The present invention relates to spirocyclic cyclohexane compounds, to methods for their production, to pharmaceutical compositions containing these compounds and to the use of spirocyclic cyclohexane compounds for producing pharmaceutical compositions.
The heptadecapeptide nociceptin is an endogenous ligand of the ORL1 (Opioid-Receptor-Like)-receptor (Meunier et al., Nature 377, 1995, p. 532-535), which belongs to the family of opioid receptors and is found in many regions of the brain and the spinal cord and has high affinity for the ORL1 receptor. The ORL1 receptor is homologous to the μ, κ and δ opioid receptors, and the amino acid sequence of the nociceptin peptide has a pronounced similarity to those of the known opioid peptides. The activation of the receptor induced by the nociceptin leads, via the coupling with Gi/o proteins to inhibition of adenylate cyclase (Meunier et al., Nature 377, 1995, p. 532-535).
After intercerebroventicular application, the nociceptin peptide exhibits pronociceptive and hyperalgesic activity in various animal models (Reinscheid et al., Science 270, 1995, p. 792-794). These findings can be explained as inhibition of stress-induced analgesia (Mogil et al., Neuroscience 75, 1996, p. 333-337). In this connection, anxiolytic activity of the nociceptin could also be demonstrated (Jenck et al., Proc. Natl. Acad. Sci. USA 94, 1997, 14854-14858).

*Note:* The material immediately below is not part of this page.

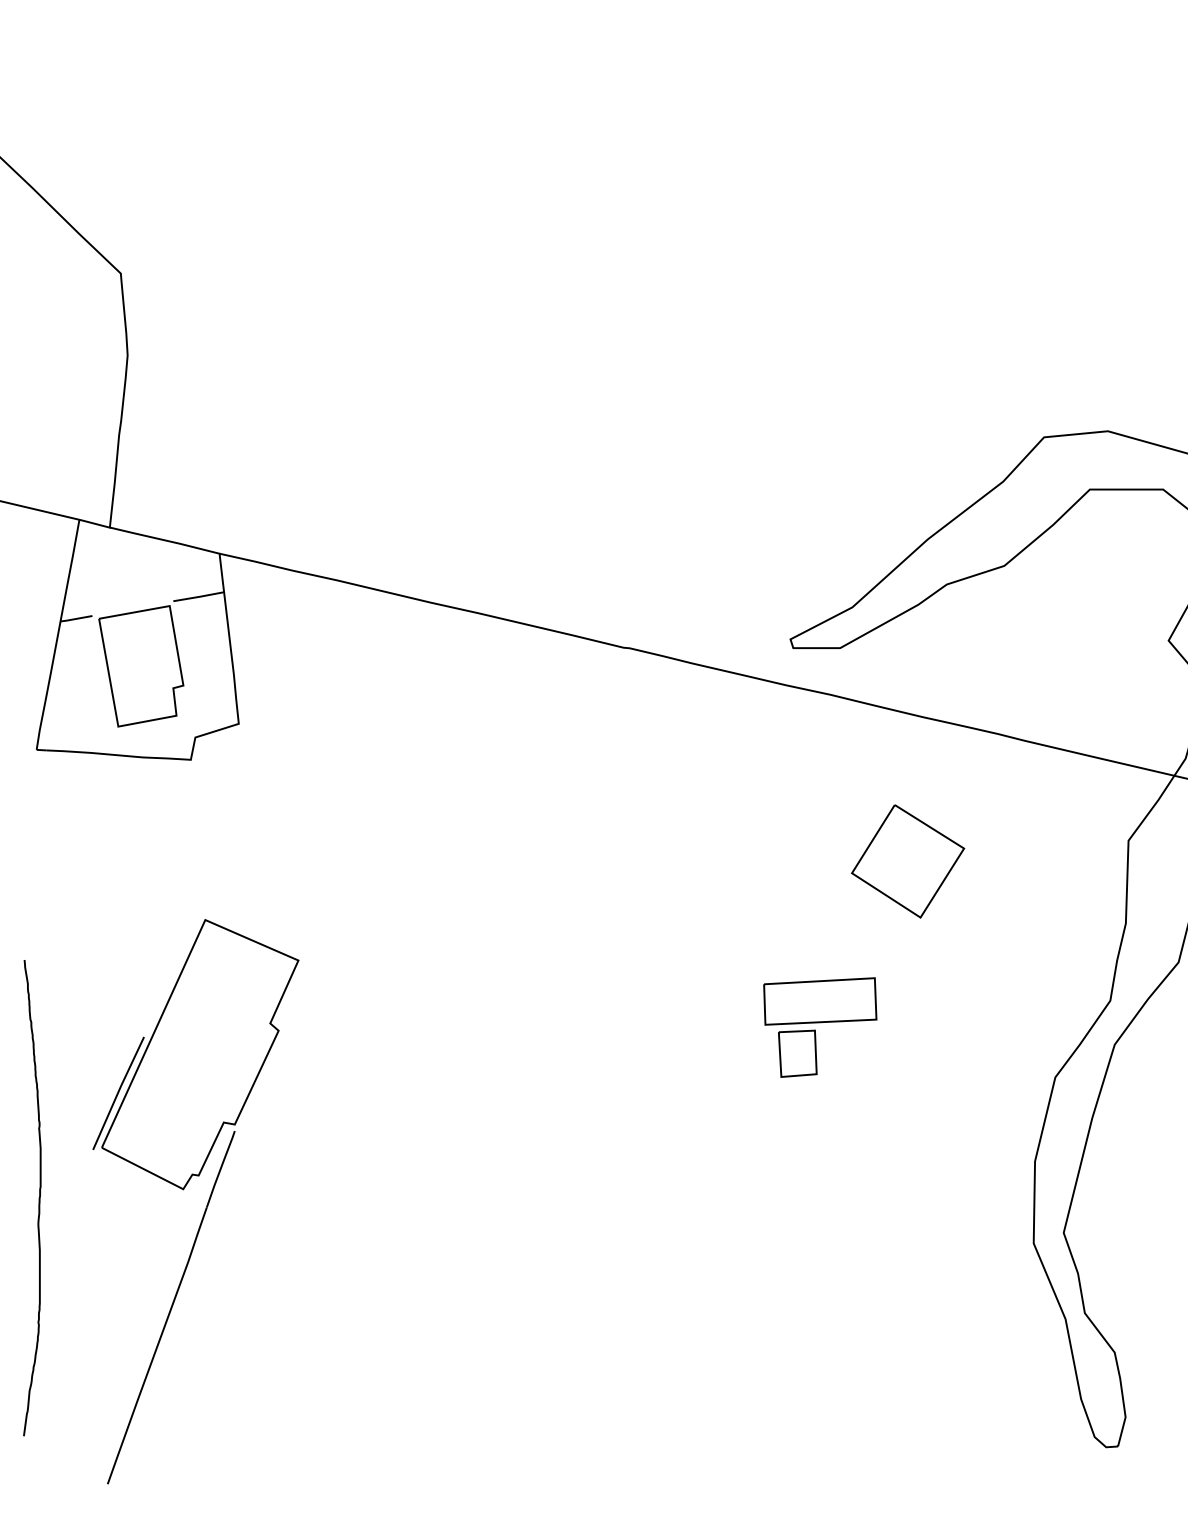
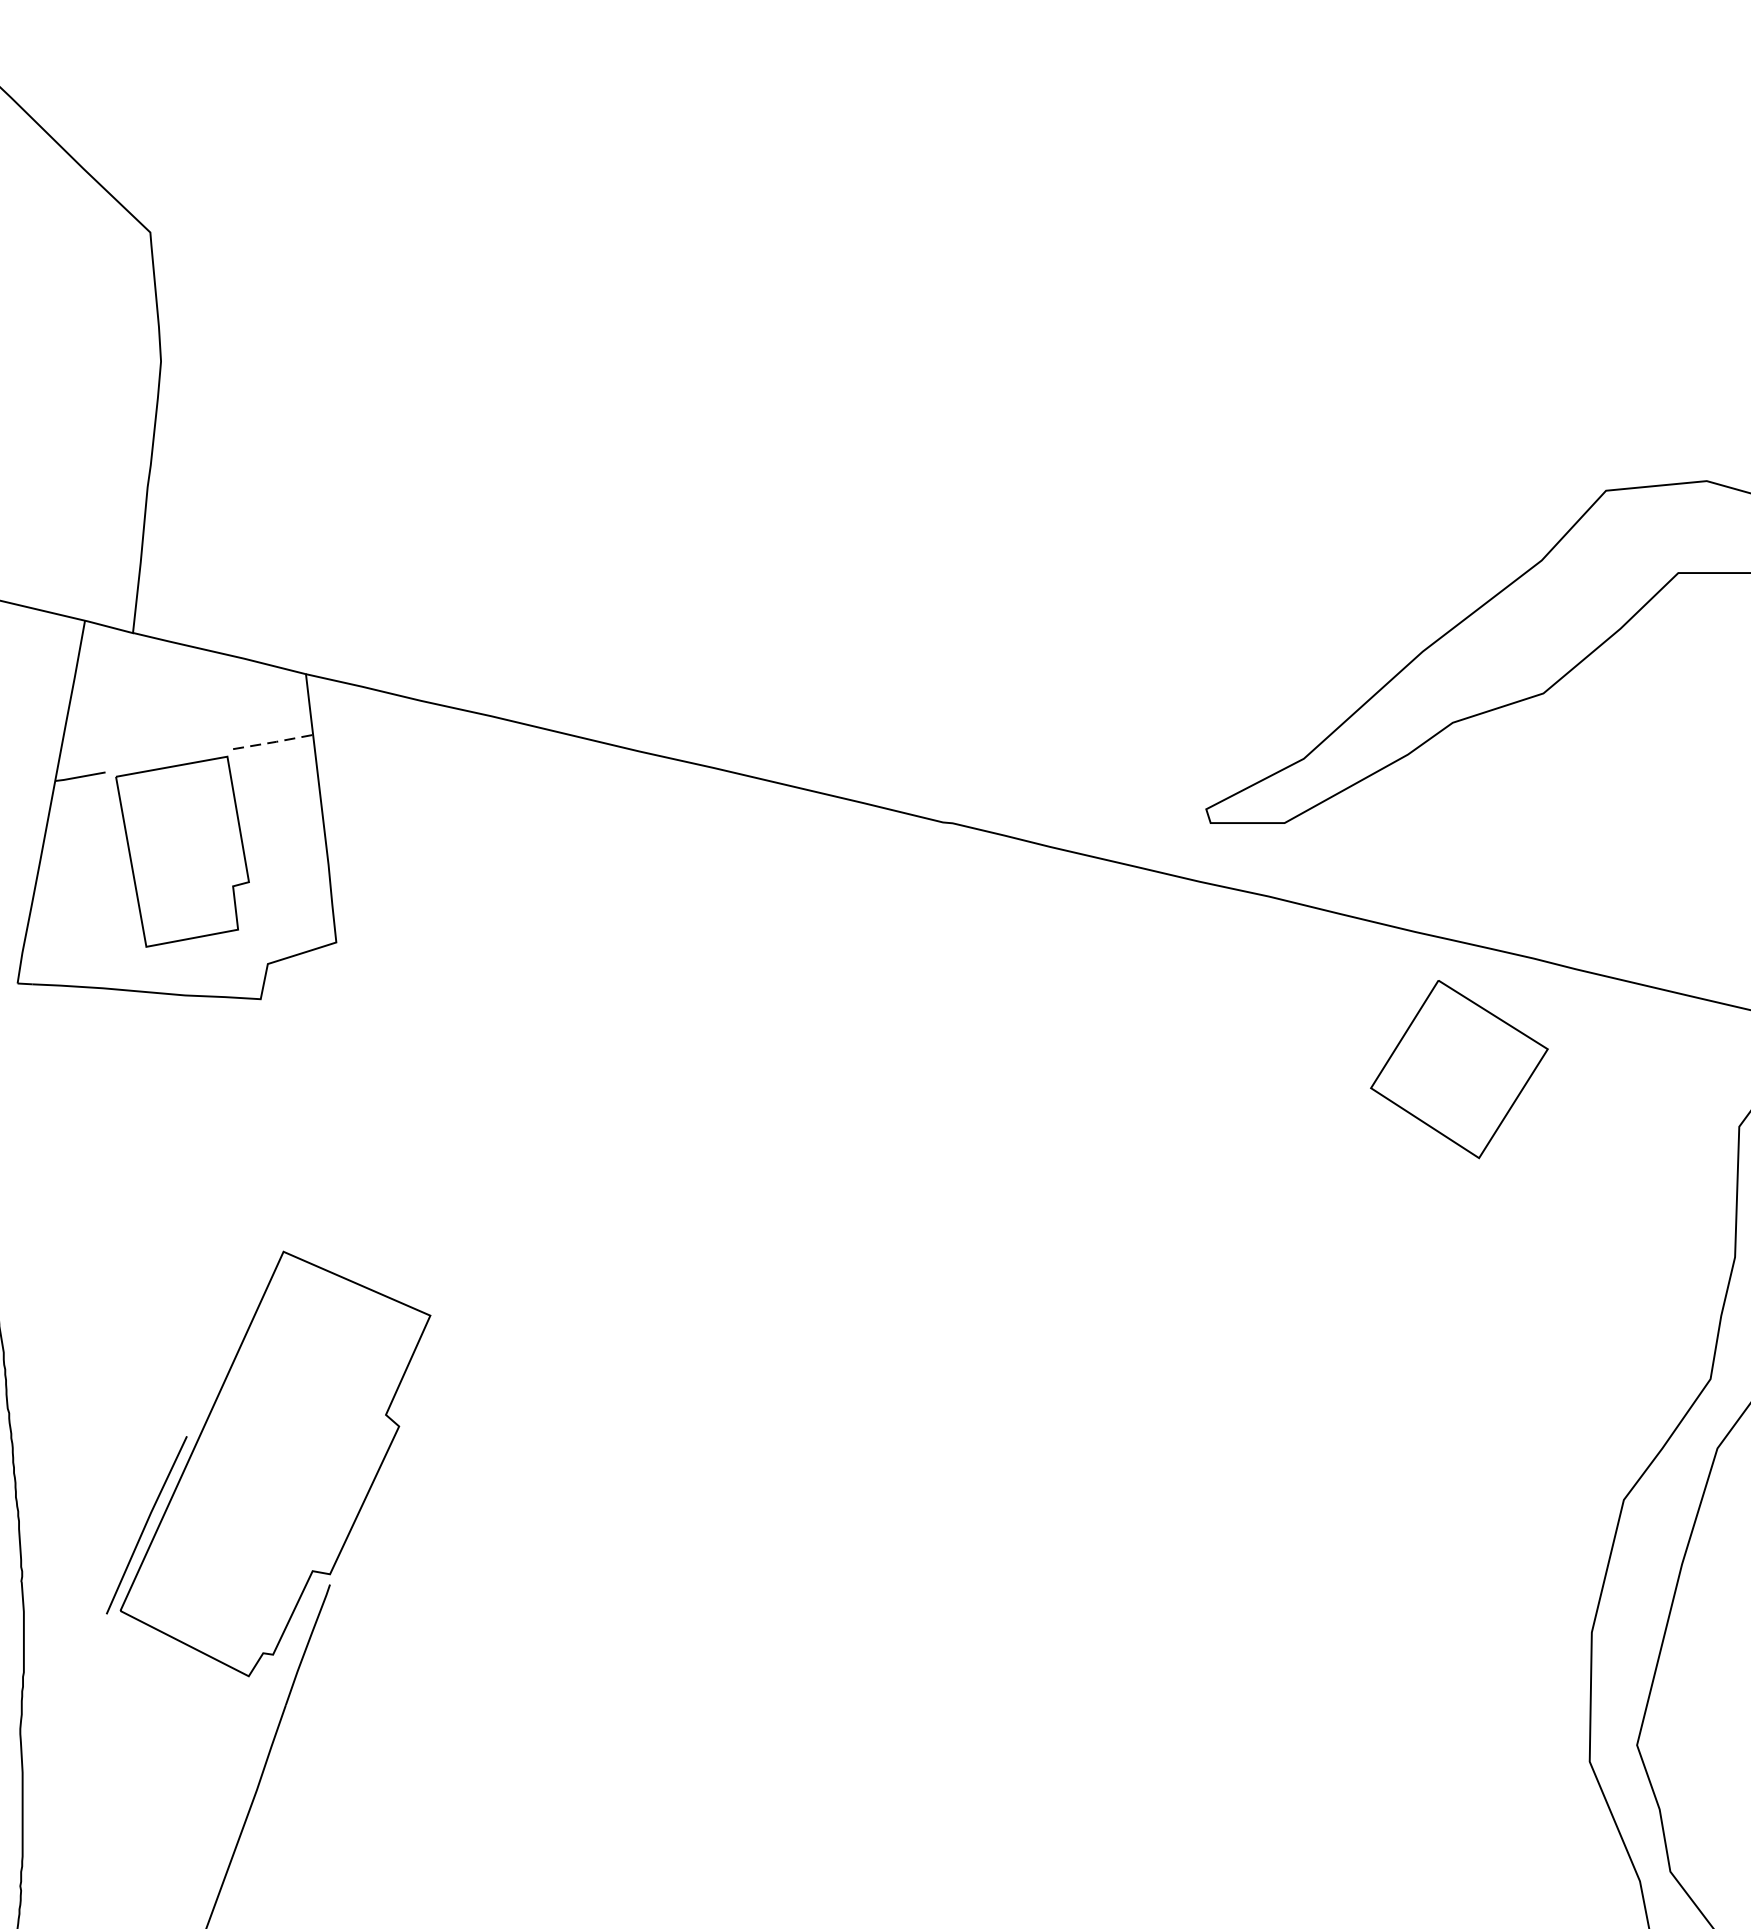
line: (199, 596) -> (274, 741), solid -> dashed
part: (908, 861) -> (1460, 1069), moved
part: (820, 1027) -> (1253, 1421), removed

On the other hand, an antinociceptive effect of nociceptin could also be demonstrated in various animal models, in particular after intrathecal application. Nociceptin has an antinociceptive effect in various pain models, for example in the tail flick test in mice (King et al., Neurosci. Lett., 223, 1997, 113-116). In models of neuropathic pain, an antinociceptive effect of nociceptin could also be detected, and was particularly beneficial since the effectiveness of nociceptin increases after axotomy of spinal nerves. This contrasts with conventional opioids, of which the effectiveness decreases under these conditions (Abdulla and Smith, J. Neurosci., 18, 1998, p. 9685-9694).
The ORL1 receptor is also involved in the regulation of further physiological and pathophysiological processes. These include inter alia learning and memory (Manabe et al., Nature, 394, 1997, p. 577-581), Hearing capacity (Nishi et al., EMBO J., 16, 1997, p. 1858-1864) and numerous further processes. A synopsis by Calo et al. (Br. J. Pharmacol. 129, 2000, 1261-1283) gives an overview of the indications or biological procedures, in which the ORL1-receptor plays a part or probably plays a part. Mentioned inter alia are: analgesics, stimulation and regulation of nutrient absorption, effect on μ-agonists such as morphine, treatment of withdrawal symptoms, reduction of the addiction potential of opioids, anxiolysis, modulation of motor activity, memory disorders, epilepsy; modulation of neurotransmitter release, in particular of glutamate, serotonin and dopamine, and therefore neurodegenerative diseases; influencing the cardiovascular system, triggering an erection, diuresis, anti-natriuresis, electrolyte balance, arterial blood pressure, water retention disorders, intestinal motility (diarrhoea), relaxation of the respiratory tract, micturation reflex (urinary incontinence). The use of agonists and antagonists as anoretics, analgesics (also when administered with opioids) or nootropics is also discussed.
The possible applications of compounds that bind to the ORL1 receptor and activate or inhibit it are correspondingly diverse. In addition to this one, however, opioid receptors such as the μ receptor, but also the other subtypes of these opioid receptors, namely δ and κ, play a significant part in the field of pain therapy and also the other aforementioned indications. It is accordingly desirable if the compound also has an effect on these opioid receptors.